The runner records the engine id on every draft/decision (audit trail) so the trial can attribute behavior to a model build, and corrections can be bucketed per build for tuning.
## From pastebin → CoT workflow builder
Today (MVP) the pastebin is a flat lookup: `templateKey (①…⓱) → fixed string`. That's the `template` engine. It is being **converted into a CoT (chain-of-thought) workflow builder**:
- A **workflow** is a versioned, ordered chain the OSS model runs to *generate* the reply for a situation (archetype × state × templateKey), instead of emitting canned text:
```
workflow {
id, name, version,
appliesTo: { archetypes[], states[], templateKeys[] },
context: [ pastebin canon snippets, Quinn voice rules, safety rules ], // the 🌹 note becomes injected context, not the output
steps: [ { think: "read the thread + atoms; what does he actually want?" },
{ think: "pick the move per Quinn's rules; check Gate-2 constraints" },
{ draft: "write Quinn's reply in her voice, ≤N chars, no service/price in writing" } ],
engine: "do-gpu-<model>_<build>"
}
```
- The **builder** lets the operator/coworker author + version these workflows (and A/B them per build). Corrections (`prospect_corrections`) feed back as few-shot/tuning data keyed to the workflow + engine build.

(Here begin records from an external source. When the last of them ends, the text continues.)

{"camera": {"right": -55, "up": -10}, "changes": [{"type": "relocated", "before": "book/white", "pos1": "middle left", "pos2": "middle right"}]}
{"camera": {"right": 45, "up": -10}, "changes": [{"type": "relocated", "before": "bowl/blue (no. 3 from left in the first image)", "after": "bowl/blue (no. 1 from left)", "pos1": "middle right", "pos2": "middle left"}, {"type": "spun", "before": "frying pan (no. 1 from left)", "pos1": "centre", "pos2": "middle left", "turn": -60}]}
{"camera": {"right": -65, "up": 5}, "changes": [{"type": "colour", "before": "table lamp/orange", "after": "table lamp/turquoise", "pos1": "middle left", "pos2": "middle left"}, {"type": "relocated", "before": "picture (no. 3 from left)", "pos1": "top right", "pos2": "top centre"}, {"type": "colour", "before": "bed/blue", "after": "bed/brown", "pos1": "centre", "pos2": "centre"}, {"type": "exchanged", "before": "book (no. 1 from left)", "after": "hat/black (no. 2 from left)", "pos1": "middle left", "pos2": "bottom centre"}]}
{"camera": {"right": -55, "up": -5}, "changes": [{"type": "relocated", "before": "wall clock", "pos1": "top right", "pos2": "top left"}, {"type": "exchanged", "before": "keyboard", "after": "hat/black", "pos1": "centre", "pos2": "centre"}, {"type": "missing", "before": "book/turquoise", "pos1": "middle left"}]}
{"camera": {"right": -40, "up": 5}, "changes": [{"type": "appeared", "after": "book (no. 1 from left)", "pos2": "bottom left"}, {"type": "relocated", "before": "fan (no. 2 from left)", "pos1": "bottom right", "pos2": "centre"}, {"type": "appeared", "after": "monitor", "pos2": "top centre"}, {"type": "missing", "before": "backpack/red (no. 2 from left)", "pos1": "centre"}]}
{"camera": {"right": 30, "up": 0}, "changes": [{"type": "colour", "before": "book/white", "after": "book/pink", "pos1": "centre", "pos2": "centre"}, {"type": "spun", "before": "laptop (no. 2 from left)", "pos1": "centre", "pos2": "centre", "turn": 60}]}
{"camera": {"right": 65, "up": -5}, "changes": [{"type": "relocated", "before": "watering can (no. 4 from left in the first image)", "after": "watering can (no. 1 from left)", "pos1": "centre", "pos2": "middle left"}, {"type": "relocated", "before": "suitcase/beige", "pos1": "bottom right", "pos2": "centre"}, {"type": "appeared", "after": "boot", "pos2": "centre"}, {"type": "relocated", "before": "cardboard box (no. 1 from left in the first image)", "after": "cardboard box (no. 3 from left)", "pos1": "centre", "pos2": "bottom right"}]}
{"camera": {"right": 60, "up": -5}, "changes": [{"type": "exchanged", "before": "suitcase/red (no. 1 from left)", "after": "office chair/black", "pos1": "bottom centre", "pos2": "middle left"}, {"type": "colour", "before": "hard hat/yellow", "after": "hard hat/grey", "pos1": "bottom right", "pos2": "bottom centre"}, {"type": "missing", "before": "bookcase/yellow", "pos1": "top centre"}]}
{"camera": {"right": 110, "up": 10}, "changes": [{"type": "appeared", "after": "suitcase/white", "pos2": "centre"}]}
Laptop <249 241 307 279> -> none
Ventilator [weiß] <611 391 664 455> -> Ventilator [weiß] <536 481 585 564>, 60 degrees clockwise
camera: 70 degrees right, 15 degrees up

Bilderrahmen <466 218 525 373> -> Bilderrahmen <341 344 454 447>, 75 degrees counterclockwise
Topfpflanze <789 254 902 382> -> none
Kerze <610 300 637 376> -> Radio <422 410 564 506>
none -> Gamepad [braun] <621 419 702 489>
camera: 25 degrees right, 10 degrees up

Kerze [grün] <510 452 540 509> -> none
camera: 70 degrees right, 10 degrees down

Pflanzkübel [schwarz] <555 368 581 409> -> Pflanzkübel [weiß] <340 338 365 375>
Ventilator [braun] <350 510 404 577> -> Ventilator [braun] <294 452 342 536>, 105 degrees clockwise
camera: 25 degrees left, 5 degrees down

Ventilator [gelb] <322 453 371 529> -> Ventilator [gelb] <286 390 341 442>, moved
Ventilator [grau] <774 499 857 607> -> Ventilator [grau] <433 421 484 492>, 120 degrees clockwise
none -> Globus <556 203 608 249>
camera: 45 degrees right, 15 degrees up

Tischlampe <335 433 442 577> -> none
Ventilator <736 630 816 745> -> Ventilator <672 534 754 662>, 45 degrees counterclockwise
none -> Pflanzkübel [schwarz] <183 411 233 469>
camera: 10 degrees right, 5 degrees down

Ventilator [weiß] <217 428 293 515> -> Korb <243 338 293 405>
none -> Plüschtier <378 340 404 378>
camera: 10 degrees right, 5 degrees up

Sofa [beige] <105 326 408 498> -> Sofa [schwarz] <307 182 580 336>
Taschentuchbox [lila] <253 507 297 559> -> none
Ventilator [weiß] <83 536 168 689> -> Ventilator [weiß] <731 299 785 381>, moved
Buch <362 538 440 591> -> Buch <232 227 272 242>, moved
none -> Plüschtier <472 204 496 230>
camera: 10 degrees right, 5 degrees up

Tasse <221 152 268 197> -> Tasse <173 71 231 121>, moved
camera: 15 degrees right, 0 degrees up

- Pastebin canon (voice, lines, rules) moves from "the output" to "context the workflow injects" — single source of truth for voice, now consumed by the model rather than sent verbatim.
## Pipeline placement (unchanged contract)
The runner stays the same; only the body-generation step swaps:
```
inbound → classify → decideNextAction(templateKey) → Gate-2 → mode
→ [DRAFT ENGINE] render body:
template engine → pastebin[templateKey] (MVP)
do-gpu engine → run CoT workflow(appliesTo) on the model (target)
→ dispatch to macsync (or hold)
```
Fail-safe is preserved: if the engine yields no usable body (model down, no matching workflow), the candidate **holds** — never a placeholder send.
## Build path
1. **MVP (done):** `template` engine = pastebin static render; fail-safe holds.
2. **GPU client:** a `GpuDraftEngine` that POSTs rendered CoT prompts (the whole batch) to `do-gpu-<model>_<build>`'s inference endpoint (env `GPU_INFERENCE_URL`), behind an **on-demand GPU lifecycle manager**: provision when work arrives, keep warm while the queue stays deep, release after a short idle grace. Selected when `draft_engine` matches `do-gpu-*`.
3. **Workflow store + builder:** persist workflows (own DB, versioned) + author/edit surface (panel or config) + bind to engine builds; wire corrections as per-build tuning data.
4. **Tuning loop:** export `prospect_corrections` per engine build → fine-tune/eval → publish next `do-gpu-<model>_<build>` → flip `draft_engine`.
## Open scope (confirm before building step 3)
- Workflow authoring: DB-backed builder UI in the panel, vs config files in-repo, vs both?
- Granularity: one workflow per templateKey, or per (archetype × state)?
- Does classification also move to a CoT workflow on the GPU, or stay fast-rules + atom-extraction?